Cdk18, also known as PCTK3, is a member of the cyclin-dependent kinase (CDK) family. Its catalytic activity requires a cyclin regulatory subunit. Cdk18 is involved in several important biological functions such as modulating cargo transport in membrane traffic, being a p53-responsive gene, and regulating genome integrity. It is also associated with pathways like the regulation of replication stress signaling and the FAK/Rho signaling pathway [1,2,4].

Depletion of Cdk18 in cells causes an increase in endogenous DNA damage, chromosomal abnormalities, and cells accumulate in early S-phase with retarded replication fork kinetics and reduced ATR kinase signaling in response to replication stress. Mechanistically, it interacts with RAD9, RAD17 and TOPBP1, and its deficiency leads to a decrease in RAD17 and RAD9 chromatin retention during replication stress [2]. In breast cancer, high Cdk18 protein expression is associated with a triple-negative and basal-like phenotype as well as improved patient survival, and cells with high endogenous Cdk18 expression show increased sensitivity to replication-stress-inducing chemotherapeutic agents [5]. In glioblastoma, MYC-mediated transcriptional repression of Cdk18 generates sensitivity to PARP inhibitors, and Cdk18 promotes ATR activation and homologous recombination to mediate PARP inhibitor resistance [3].

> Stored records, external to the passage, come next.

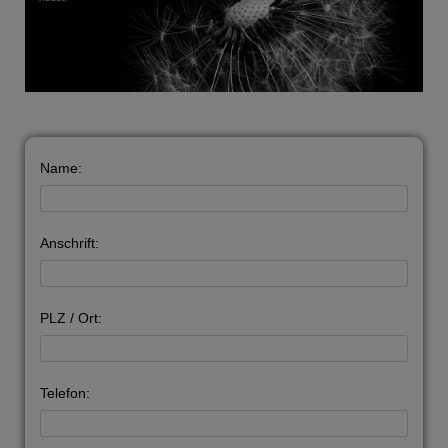
Name:
Anschrift:
PLZ / Ort:
Telefon: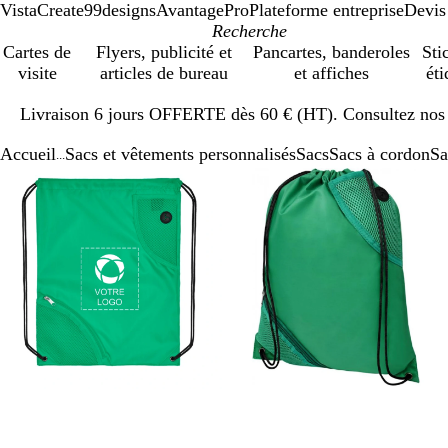
VistaCreate
99designs
AvantagePro
Plateforme entreprise
Devis
Cartes de
Flyers, publicité et
Pancartes, banderoles
Sti
visite
articles de bureau
et affiches
éti
Diapositive
Livraison 6 jours OFFERTE dès 60 € (HT). Consultez nos d
1
sur
Accueil
Sacs et vêtements personnalisés
Sacs
Sacs à cordon
Sa
1
...
Diapositive
Image
Zoom
Utilisez
Cliquez
Image
Zoom
Utilisez
Cliquez
1
zoomable
au
les
pour
zoomable
au
les
pour
sur
minimum
touches
développer
minimum
touches
développer
3
plus
plus
et
et
moins
moins
pour
pour
zoomer
zoomer
et
et
les
les
touches
touches
fléchées
fléchées
pour
pour
faire
faire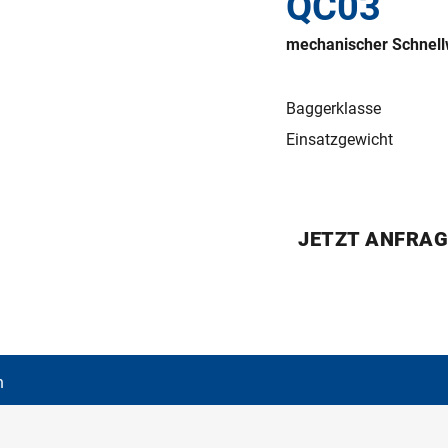
QC03
mechanischer Schnell
Baggerklasse
Einsatzgewicht
JETZT ANFRA
n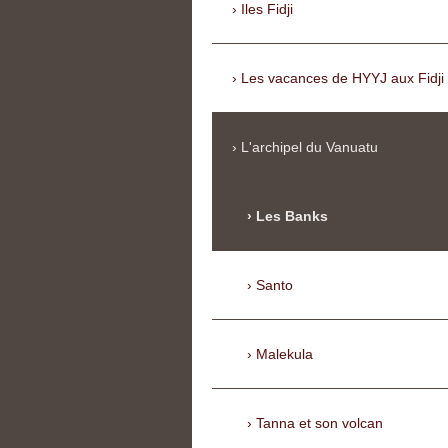
Iles Fidji
Les vacances de HYYJ aux Fidji
L'archipel du Vanuatu
Les Banks
Santo
Malekula
Tanna et son volcan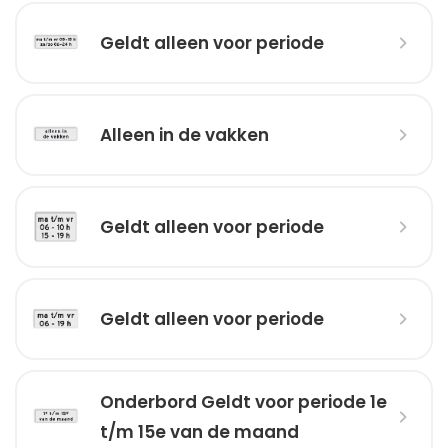
Geldt alleen voor periode
Alleen in de vakken
Geldt alleen voor periode
Geldt alleen voor periode
Onderbord Geldt voor periode 1e
t/m 15e van de maand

In conclusion, Cdk18 plays a crucial role in maintaining genome stability, especially in regulating replication stress signaling. Its dysregulation is related to various diseases such as cancer, cerebral ischemia, and metabolic diseases. Studies using cell-based loss-of-function experiments and analysis of its expression in human cancer tissues have provided insights into its functions in disease conditions, highlighting its potential as a target for drug design.